• **EXTRACTED TEXT**
--------------------------------------------------

It’s Tuesday, October 2, 2018, and the weather in Chicago is going to warm up considerably in the next two days, perhaps keeping my ducks around a bit longer. It’s National World Farm Animals Day; but why not just “World Farm Animals Day”, which should really be about making sure their living (and dying) conditions are comfortable and humane? It’s also National Grandparents Day, but only in Italy.
Here’s Tuesday on the Cheezburger site’s new calendar: “A typical week through the eyes of a [Pallas] cat“. The cat is clearly distressed, as today is the Cruelest Day.
On October 2, 1187, Saladan, the Sultan of Egypt and Syria, captured Jerusalem after it had been ruled by the Crusaders for 88 years. On this day in 1789, the U.S. Bill of Rights was sent to the states for ratification. On October 2, 1919, U.S. President Woodrow Wilson suffered a massive stroke that left him paralyzed on one side and partially blind. This of course took him out of action for a long time, but was kept hidden from the public. This would no longer be possible after the 25th Amendment to the Constitution mandated removal of an incapacitated President. On this day in 1928, according to Wikipedia, “The ‘Prelature of the Holy Cross and the Work of God’, commonly known as Opus Dei, [was] founded.” You’ll know about that if you read the dreadful novel The Da Vinci Code. On this day in 1967, Thurgood Marshall was sworn in as the U.S. Supreme Court’s first black justice. And another event from Wikipedia: it was on this day in 2000 that “the Rijndael algorithm [was] chosen by NIST as the AES standard.” Someone can explain it below. Finally, on this day in 2002, the Beltway sniper attacks began. Ten people were killed over the ensuing three weeks before the two perpetrators were brought to justice.

--------------------------------------------------

• **DATA RECORDS**
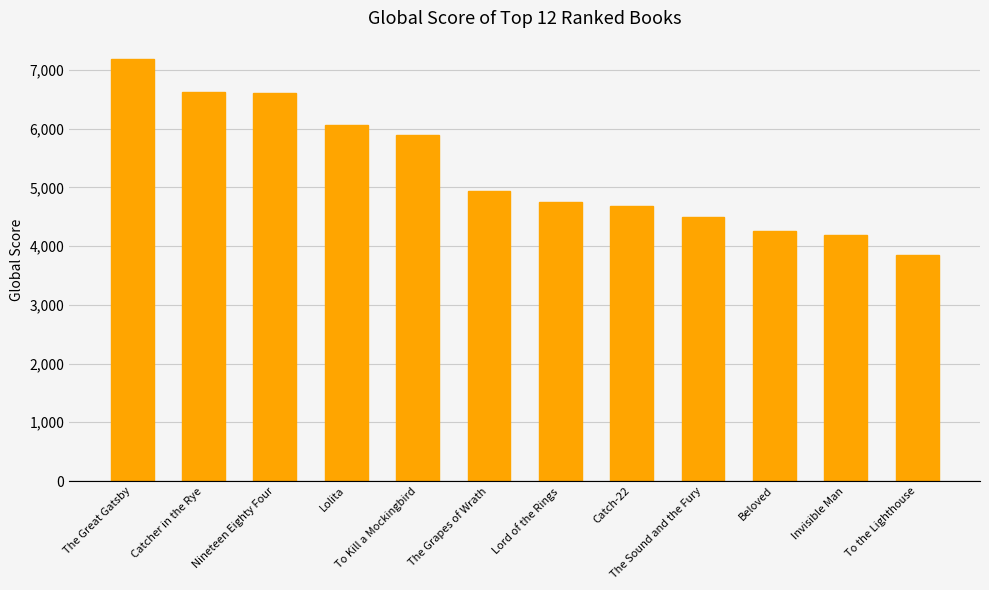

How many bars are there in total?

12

--------------------------------------------------

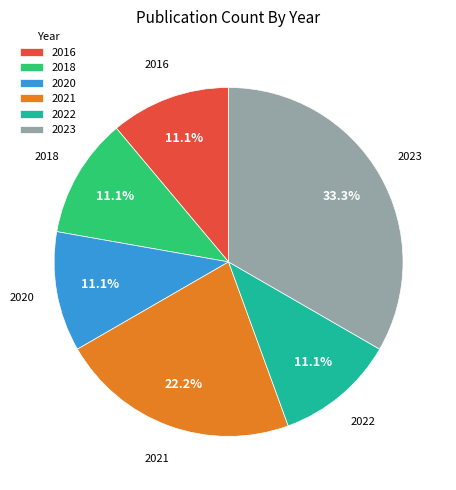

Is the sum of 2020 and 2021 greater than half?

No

--------------------------------------------------

• **WHAT YOU ARE ASKED TO DO**
Write out the entire post about October 2, 2018, word for word and with nothing altered. These lines have no connection to the post about October 2, 2018.

• **THE COMPLETED TASK**
It’s Tuesday, October 2, 2018, and the weather in Chicago is going to warm up considerably in the next two days, perhaps keeping my ducks around a bit longer. It’s National World Farm Animals Day; but why not just “World Farm Animals Day”, which should really be about making sure their living (and dying) conditions are comfortable and humane? It’s also National Grandparents Day, but only in Italy.
Here’s Tuesday on the Cheezburger site’s new calendar: “A typical week through the eyes of a [Pallas] cat“. The cat is clearly distressed, as today is the Cruelest Day.
On October 2, 1187, Saladan, the Sultan of Egypt and Syria, captured Jerusalem after it had been ruled by the Crusaders for 88 years. On this day in 1789, the U.S. Bill of Rights was sent to the states for ratification. On October 2, 1919, U.S. President Woodrow Wilson suffered a massive stroke that left him paralyzed on one side and partially blind. This of course took him out of action for a long time, but was kept hidden from the public. This would no longer be possible after the 25th Amendment to the Constitution mandated removal of an incapacitated President. On this day in 1928, according to Wikipedia, “The ‘Prelature of the Holy Cross and the Work of God’, commonly known as Opus Dei, [was] founded.” You’ll know about that if you read the dreadful novel The Da Vinci Code. On this day in 1967, Thurgood Marshall was sworn in as the U.S. Supreme Court’s first black justice. And another event from Wikipedia: it was on this day in 2000 that “the Rijndael algorithm [was] chosen by NIST as the AES standard.” Someone can explain it below. Finally, on this day in 2002, the Beltway sniper attacks began. Ten people were killed over the ensuing three weeks before the two perpetrators were brought to justice.